Supplied passage
>> BEGIN

The Loneliest Day of My Life

Posted on September 25, 2007 - Filed Under Personal |

I just realized how completely and utterly alone I am down here in Guatemala. I have no support at all.

Other expat moms get together, because their kids go to the same day care and they have cars, so getting from one place to another is not a problem. For me, getting to the house of another expat means packing up the kids, hauling them onto the chicken bus, getting squished by the multitudes, spending an hour or so of Dorian shrieking and kicking and hitting because he hates being squashed by strangers, and then walking 30-60 minutes to get to the person´s house. And then, trying to repeat the whole process before it starts to rain around noon. Not fun. I don´t do it now that I have two kids.

Last night, I discovered that the $900 I was expecting is not coming. The company was a scam. That was bad. I was depressed. But I decided to sell the articles elsewhere and write like mad to get back on top.

First, Irving took Dorian into town, which would normally be good, but now Dante is teething and wants 24-7 attention, so I did write a bit, but not a lot. Mostly, I just uploaded my stuff to Constant Content.  Then he came home, left Dorian with me and had to burn a cd for someone who was waiting for him at the door. The next thing I know, he´s telling me that he is going to run into Antigua with this person and bring back specials from Burger King for lunch. Fine. Dorian was down for a nap, so it wasn´t a big deal.

Well, the supposed 30 minutes turned into 4 hours. I was annoyed. I was cleaning when he came home with Burger King stuff that was cold and gross. And he had been drinking. Anyway, we had a spat and I went to get my kids from the inlaws, where Irving had taken them when he first came home. This is where it really hurts. My father in law didn´t want me to take the kids. He thought I was going to do something to them! Like I would hurt my own children. I do have a temper, but I would never do anything to harm my children! Then he accused me of having hurt Dorian (who has a lovely goosebump on his forehead from throwing himself to the floor yesterday when he didn´t want to leave the other house, I wasn´t even there). I brought the kids back, but I´m really hurting right now.

>> END

Extracted records

>> BEGIN

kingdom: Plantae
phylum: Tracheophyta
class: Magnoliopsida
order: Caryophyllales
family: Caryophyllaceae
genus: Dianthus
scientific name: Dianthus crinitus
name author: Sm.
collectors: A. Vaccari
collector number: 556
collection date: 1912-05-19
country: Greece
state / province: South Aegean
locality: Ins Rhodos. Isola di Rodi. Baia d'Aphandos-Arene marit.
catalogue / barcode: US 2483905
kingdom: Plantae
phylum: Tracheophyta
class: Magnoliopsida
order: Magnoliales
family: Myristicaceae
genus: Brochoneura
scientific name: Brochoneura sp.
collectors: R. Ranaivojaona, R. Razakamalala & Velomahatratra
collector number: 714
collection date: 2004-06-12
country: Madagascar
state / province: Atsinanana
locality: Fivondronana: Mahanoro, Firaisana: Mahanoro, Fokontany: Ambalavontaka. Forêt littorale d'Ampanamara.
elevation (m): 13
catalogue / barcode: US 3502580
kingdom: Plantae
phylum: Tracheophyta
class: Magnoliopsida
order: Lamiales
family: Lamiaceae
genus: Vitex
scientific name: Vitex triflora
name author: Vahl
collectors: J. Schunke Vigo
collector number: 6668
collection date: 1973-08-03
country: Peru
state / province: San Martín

>> END

Your tasks
1) List every person the blog post about a lonely day in Guatemala refers to by name.
2) Condense the paragraph of the blog post that begins "Other expat moms get together" into a shorter version that keeps its main facts.
3) Continue the blog post from where it stops.

Responses by task
1) Dorian, Dante, Irving

2) Other expat moms meet up easily because their kids attend the same day care and they have cars. For the writer, a visit means taking both kids on a crowded chicken bus for about an hour while Dorian shrieks, kicks and hits from being squashed by strangers, then walking 30-60 minutes to the house, and getting back before the rain starts around noon. With two kids, the writer no longer makes the trip.

3)
The fact of the matter is, I´m in a culture that is not my own. It is one where the woman is always assumed to be at fault (I´m not saying I handled things in the best manner with Irving, but there is NO ONE on my side). My last friend moved back to Australia in Jan. and I´m pretty much at home all the time with the two kids. All couples have spats, I know. It will blow over. But the lack of trust and the  . . . I don´t know what to call it, hatred is too strong, but something like that, that is coming at me from everyone around me is an awful lot to handle without any backup.

There are days when I really wish I´d just stayed home instead of heading out with my backpack.

Comments

4 Responses to “The Loneliest Day of My Life”

  1. burntofferings on September 25th, 2007 11:21 pm

    Oh my god, I feel for you for what is happening…

    I am in a similar situation with my sister, we have not spoken for nearly 3 years after a ’spat’!!

    Yes couples do have them from time to time, but I think that the ‘in-laws’ need to leave you guys alone. Sure, they may want to look after their son, but to accuse YOU of hurting a child, YOUR child, is criminal!!

    Equality is simply that, we are all EQUAL!!!

    Send you warm squishy (sp) hugs from Aussie land my frien, and I hope it gets better for you.

  2. Summer on September 28th, 2007 6:14 pm

    I am so sorry you feel so very alone. I feel that way at times, living thousands of miles from any family, but I don’t have to deal with it in a foreign country where expectations and situations are so different.
    Keep looking forward with hope, things will be alright. :)

  3. Grace on September 30th, 2007 1:54 pm

    Hi, I bloghopped from Kailani’s page (Island Life). I am an expat mom in Dubai. I know what you mean not to have the luxury of a car and the pains of expat life. We moved here last January and I never realized I had no friends until a spat at home happened. I went out to vent but realized I had no one to go to!!

    I hope you feel better soon. Well, you probably are alright since this post is a week ago already. Hate in-laws really. I am lucky that mine is in very far away Japan. All the best!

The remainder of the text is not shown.